Banz Yara, Cung Trinh, Korchagina Elena Y, Bovin Nicolai V, Haeberli André, Rieben Robert
Department of Clinical Research, University of Bern, Bern, Switzerland.
Xenotransplantation. 2005 Nov;12(6):434-43. doi: 10.1111/j.1399-3089.2005.00239.x.
Studying the interactions between xenoreactive antibodies, complement and coagulation factors with the endothelium in hyperacute and acute vascular rejection usually necessitates the use of in vivo models. Conventional in vitro or ex vivo systems require either serum, plasma or anti-coagulated whole blood, making analysis of coagulation-mediated effects difficult. Here a novel in vitro microcarrier-based system for the study of endothelial cell (EC) activation and damage, using non-anticoagulated whole blood is described. Once established, the model was used to study the effect of the characterized complement- and coagulation inhibitor dextran sulfate (DXS, MW 5000) for its EC protective properties in a xenotransplantation setting.

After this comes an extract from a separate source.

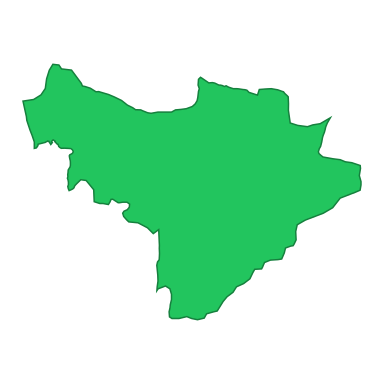 outline of Igalamela-Odolu, Kogi, Nigeria
{"feature_id": "59680162B24636018787341", "entity_name": "Igalamela-Odolu", "entity_type": "district", "adm_level": 2, "iso_a3": "NGA", "parent_name": "Nigeria", "parent_adm1": "Kogi", "projection": "albers", "projection_center": [6.989, 7.036], "detail": "fine", "context": "isolated", "style": "filled", "palette": "green", "viewbox_px": 384, "rotation_deg": 0, "n_neighbors": 0, "source": "geoboundaries", "source_scale": "gbopen_adm2", "svg_char_len": 3192}
<svg xmlns="http://www.w3.org/2000/svg" viewBox="0 0 384 384"><path d="M352.3,193.4L352.9,193.2L353.6,193.0L360.1,190.2L361.0,184.9L361.0,181.6L359.3,175.6L360.5,168.4L360.2,165.5L351.8,162.7L345.3,161.8L340.2,159.7L333.1,158.8L323.0,157.0L321.1,155.5L318.9,153.5L318.4,151.7L319.3,148.7L320.6,146.4L321.7,142.1L322.5,137.6L323.2,135.3L324.4,132.3L325.2,129.3L325.7,127.0L327.3,123.0L330.3,117.8L320.2,123.7L312.8,124.9L307.5,126.7L297.7,125.4L290.2,123.0L288.4,110.4L288.5,103.7L288.2,96.8L287.1,95.6L284.8,93.5L283.5,91.8L281.9,91.3L277.7,89.8L271.3,88.7L265.5,89.0L259.3,89.5L257.5,95.1L249.0,92.4L246.9,90.2L244.9,89.7L242.8,89.5L239.0,88.9L237.1,88.7L233.3,88.7L232.4,88.4L228.7,87.2L226.1,85.8L224.4,86.5L222.2,85.5L220.3,85.1L218.9,85.1L214.8,83.1L212.4,82.6L208.8,82.9L202.1,78.3L200.5,77.3L199.7,78.1L198.5,79.3L198.1,85.1L199.3,88.7L198.5,91.3L197.8,97.4L197.1,100.7L195.2,103.9L192.3,106.5L186.3,108.7L181.1,109.4L175.5,109.9L171.5,112.1L168.1,112.1L162.8,112.1L157.8,112.1L151.1,113.3L147.8,112.8L147.0,112.5L146.7,112.4L142.2,110.6L140.8,109.9L135.5,109.7L132.7,107.7L127.4,105.1L121.6,100.5L114.2,96.9L108.5,94.5L98.7,91.6L96.0,91.8L93.5,90.2L90.3,88.2L85.0,86.5L82.4,86.0L81.3,83.3L71.5,70.1L61.5,68.9L58.9,65.0L57.0,64.8L52.9,64.3L49.3,70.2L46.6,78.8L45.3,88.5L41.0,94.9L33.6,99.5L23.0,101.1L26.4,116.6L26.8,120.3L28.1,124.3L30.0,130.0L32.1,135.4L34.3,141.9L34.3,148.4L36.4,147.9L37.9,145.7L38.1,144.2L45.3,142.4L46.2,141.8L46.8,141.6L47.7,141.0L48.5,141.5L48.9,141.3L49.6,142.6L50.3,143.7L50.8,144.5L52.3,142.6L51.5,141.8L51.5,141.7L52.6,140.3L53.2,139.9L54.3,140.6L55.2,141.2L54.9,141.7L57.3,144.2L58.0,144.3L58.7,146.4L59.7,147.4L61.2,148.3L64.4,148.2L68.3,148.4L70.9,148.6L72.3,149.7L73.2,151.3L72.9,152.6L72.1,153.6L71.1,154.1L69.8,154.8L69.3,155.8L69.6,157.9L69.9,159.3L70.1,160.0L70.3,161.0L70.4,162.3L70.4,163.8L70.4,165.4L70.0,167.1L69.4,168.0L68.2,170.0L68.0,172.8L67.7,174.7L67.9,176.6L67.4,178.2L68.0,179.8L68.4,182.1L68.4,184.7L67.8,186.5L68.3,188.7L69.1,190.6L71.0,189.8L72.8,188.9L73.9,187.9L74.8,185.7L76.5,183.9L80.8,179.7L86.2,180.5L93.7,189.7L94.2,201.7L99.8,203.5L103.0,203.5L108.4,204.5L110.0,201.9L111.0,199.4L112.7,199.2L118.1,202.7L119.8,202.7L120.3,202.6L122.7,202.2L127.0,202.2L129.6,204.1L129.3,207.2L127.3,209.7L124.0,211.2L122.7,213.2L123.7,216.5L126.7,219.9L128.8,221.9L138.0,222.8L147.5,227.8L153.3,233.6L158.7,229.6L159.4,245.3L159.3,248.4L159.5,253.4L159.4,256.0L159.2,259.7L157.5,262.0L156.8,265.3L157.8,275.3L158.0,281.1L157.2,286.7L156.9,290.6L158.1,288.8L165.5,286.0L169.9,288.8L171.5,294.3L171.5,299.5L170.3,304.7L170.0,307.8L169.1,311.8L169.5,316.9L171.9,318.5L176.5,318.5L179.0,318.5L186.8,316.6L191.6,318.5L197.5,319.7L198.4,319.5L204.2,318.1L206.6,313.8L213.7,311.8L217.2,311.0L223.1,301.5L227.1,296.7L233.0,292.3L236.5,286.8L243.6,283.6L249.9,278.8L252.7,272.9L254.7,269.3L261.6,268.9L262.6,267.0L263.2,265.5L264.5,262.5L267.7,261.2L270.4,260.1L278.0,259.6L281.7,259.0L284.3,252.9L285.5,248.0L290.7,246.1L293.1,245.7L294.2,243.9L296.1,239.9L295.7,231.5L297.2,224.8L298.5,224.0L304.6,220.5L305.5,220.0L323.3,213.2L331.7,208.3L332.7,207.7L334.8,205.0L340.2,198.1L352.3,193.4Z" fill="#22c55e" stroke="#15803d" stroke-width="1.5"/></svg>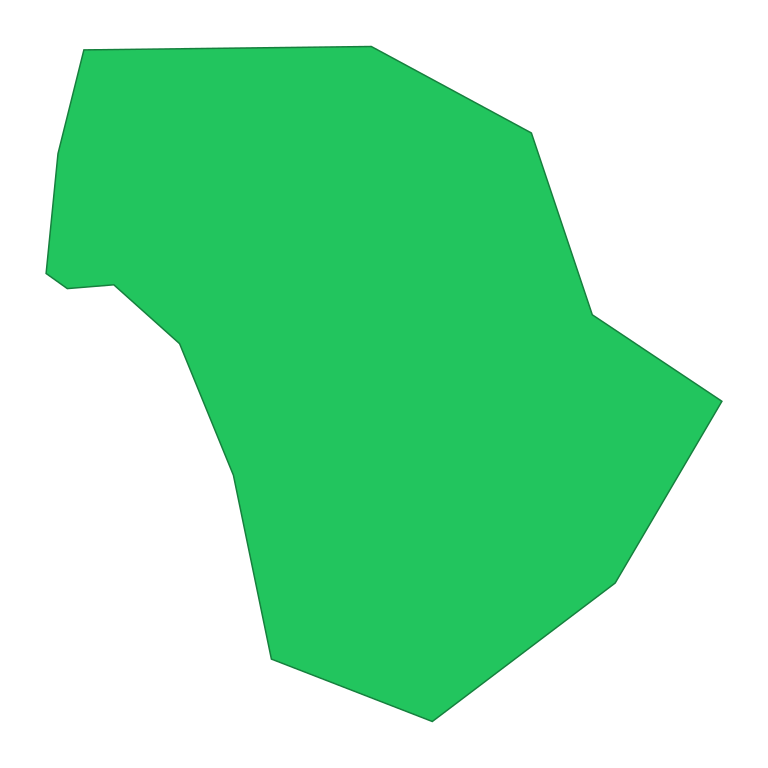 the border of Aimeliik
{"feature_id": "PLW-5244", "entity_name": "Aimeliik", "entity_type": "state/province", "adm_level": 1, "iso_a3": "PLW", "parent_name": "Palau", "parent_adm1": "", "projection": "robinson", "projection_center": [134.515, 7.434], "detail": "fine", "context": "isolated", "style": "filled", "palette": "green", "viewbox_px": 768, "rotation_deg": 0, "n_neighbors": 0, "source": "natural_earth", "source_scale": "10m", "svg_char_len": 306}
<svg xmlns="http://www.w3.org/2000/svg" viewBox="0 0 768 768"><path d="M271.4,659.1L233.4,475.2L179.6,343.7L113.8,284.8L67.3,288.6L46.1,273.5L58.0,153.6L83.9,49.9L371.3,46.5L531.4,133.0L592.3,314.8L721.9,401.3L615.2,583.0L432.3,721.5L271.4,659.1Z" fill="#22c55e" stroke="#15803d" stroke-width="1.5"/></svg>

Porcine aortic endothelial cells (PAEC), grown to confluence on microcarrier beads, were incubated with non-anticoagulated whole human blood until coagulation occurred or for a maximum of 90 min. PAEC-beads were either pre- or co-incubated with DXS. Phosphate buffered saline (PBS) experiments served as controls. Fluid phase and surface activation markers for complement and coagulation were analyzed as well as binding of DXS to PAEC-beads.
Co- as well as pre-incubation of DXS, followed by washing of the beads, significantly prolonged time to coagulation from 39 +/- 12 min (PBS control) to 74 +/- 23 and 77 +/- 20 min, respectively (P < 0.005 vs. PBS). DXS treatment attenuated surface deposition of C1q, C4b/c, C3b/c and C5b-9 without affecting IgG or IgM deposition. Endothelial integrity, expressed by positivity for von Willebrand Factor, was maintained longer with DXS treatment. Compared with PBS controls, both pre- and co-incubation with DXS significantly prolonged activated partial thromboplastin time (>300 s, P < 0.05) and reduced production of thrombin-antithrombin complexes and fibrinopeptide A. Whilst DXS co-incubation completely blocked classical pathway complement activity (CH50 test) DXS pre-incubation or PBS control experiments showed no inhibition. DXS bound to PAEC-beads as visualized using fluorescein-labeled DXS.
This novel in vitro microcarrier model can be used to study EC damage and the complex interactions with whole blood as well as screen ''endothelial protective'' substances in a xenotransplantation setting. DXS provides EC protection in this in vitro setting, attenuating damage of ECs as seen in hyperacute xenograft rejection.
研究异种反应性抗体、补体和凝血因子在超急性和急性血管排斥反应中与内皮细胞的相互作用通常需要使用体内模型。传统的体外或离体系统需要血清、血浆或抗凝全血,这使得凝血介导效应的分析变得困难。本文描述了一种基于微载体的新型体外系统,用于研究内皮细胞(EC)的活化和损伤,该系统使用非抗凝全血。该模型建立后,用于研究具有特征性的补体和凝血抑制剂硫酸葡聚糖(DXS,分子量5000)在异种移植环境中对内皮细胞的保护特性。
将在微载体珠上生长至汇合的猪主动脉内皮细胞(PAEC)与非抗凝全人血孵育,直至发生凝血或最长孵育90分钟。PAEC珠与DXS进行预孵育或共孵育。磷酸盐缓冲盐水(PBS)实验作为对照。分析补体和凝血的液相和表面活化标志物以及DXS与PAEC珠的结合。
DXS的共孵育和预孵育,随后洗涤珠子,显著延长了凝血时间,从39±12分钟(PBS对照)分别延长至74±23分钟和77±20分钟(与PBS相比,P<0.005)。DXS处理减弱了C1q、C4b/c、C3b/c和C5b-9的表面沉积,而不影响IgG或IgM的沉积。通过血管性血友病因子阳性表示的内皮完整性在DXS处理下维持的时间更长。与PBS对照相比,DXS的预孵育和共孵育均显著延长了活化部分凝血活酶时间(>300秒,P<0.05),并减少了凝血酶-抗凝血酶复合物和纤维蛋白肽A的产生。虽然DXS共孵育完全阻断了经典途径补体活性(CH50试验),但DXS预孵育或PBS对照实验未显示抑制作用。使用荧光素标记的DXS可视化显示DXS与PAEC珠结合。
这种新型的体外微载体模型可用于研究内皮细胞损伤以及与全血的复杂相互作用,并可在异种移植环境中筛选“内皮保护”物质。在这种体外环境中,DXS提供内皮保护,减轻超急性异种移植排斥反应中所见的内皮细胞损伤。